The paper presents a semianalytical method including a perturbation solution
combined with a numerical method for solving the set of nonlinear equations
associated to the two-dimensional Timoshenko beam cross-sectional analysis. The
common solution for this problem included in the variational asymptotic beam
sectional analysis (VABS) package is based on an analytical perturbation method.

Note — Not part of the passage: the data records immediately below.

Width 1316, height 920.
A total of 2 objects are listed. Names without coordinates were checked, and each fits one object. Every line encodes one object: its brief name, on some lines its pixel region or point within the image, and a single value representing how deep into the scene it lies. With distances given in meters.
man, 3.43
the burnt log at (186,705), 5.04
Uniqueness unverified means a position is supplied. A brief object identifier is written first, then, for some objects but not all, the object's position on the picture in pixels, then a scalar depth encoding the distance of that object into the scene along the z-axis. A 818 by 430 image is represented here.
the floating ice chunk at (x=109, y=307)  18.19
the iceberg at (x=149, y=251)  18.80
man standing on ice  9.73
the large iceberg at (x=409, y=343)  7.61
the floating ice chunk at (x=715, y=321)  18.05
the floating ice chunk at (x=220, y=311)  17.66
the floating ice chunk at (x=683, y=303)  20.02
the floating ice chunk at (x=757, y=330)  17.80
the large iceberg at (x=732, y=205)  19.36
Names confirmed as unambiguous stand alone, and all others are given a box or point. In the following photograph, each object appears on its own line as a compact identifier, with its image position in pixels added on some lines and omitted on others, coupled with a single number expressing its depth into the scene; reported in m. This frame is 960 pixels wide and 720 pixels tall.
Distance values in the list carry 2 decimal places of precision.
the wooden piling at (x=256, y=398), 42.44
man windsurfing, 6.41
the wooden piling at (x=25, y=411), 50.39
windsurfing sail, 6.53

The analytical solution neglects some terms, and it approximates the stiffness matrix
with an accuracy up to second order on small parameters based on the initial twist
and curvatures of the beam. Despite the computational cost advantages of this
method, the accuracy of the approximated stiffness matrix is reduced in the presence
of higher values of the initial twist and curvatures. On the other hand, using
iterative solution methods for the cross-sectional nonlinear equations shows the
sensitivity of the current algorithms to the initial guess. In this work, the
firefly algorithm (a nature-inspired iterative solution method) is used to
solve the nonlinear equations where the perturbation solution is used as the
initial guess for the algorithm. The proposed semianalytical method searches
for the stiffness matrix in a limited solution range around the analytical
perturbation solution. This allows for both taking into consideration any loss of
accuracy due to the neglected terms in the perturbation solution and improved
computational efficiency. It has been shown that the solution using the developed
semianalytical method minimizes the target function of the problem better than the
common analytical approach. Finally, the accuracy of the new developed
tool for the structural dynamic analysis of rotating blades is examined by
comparing the eigenfrequencies of modal analysis of a blade with high values of
initial twist and curvature with the results of the three-dimensional finite
element analysis in ANSYS. In addition, Campbell diagrams of a rotating
blade with flexible joints are obtained using the developed package and the
results are evaluated by the outputs of FLIGHTLAB for the 3D model of the
blade.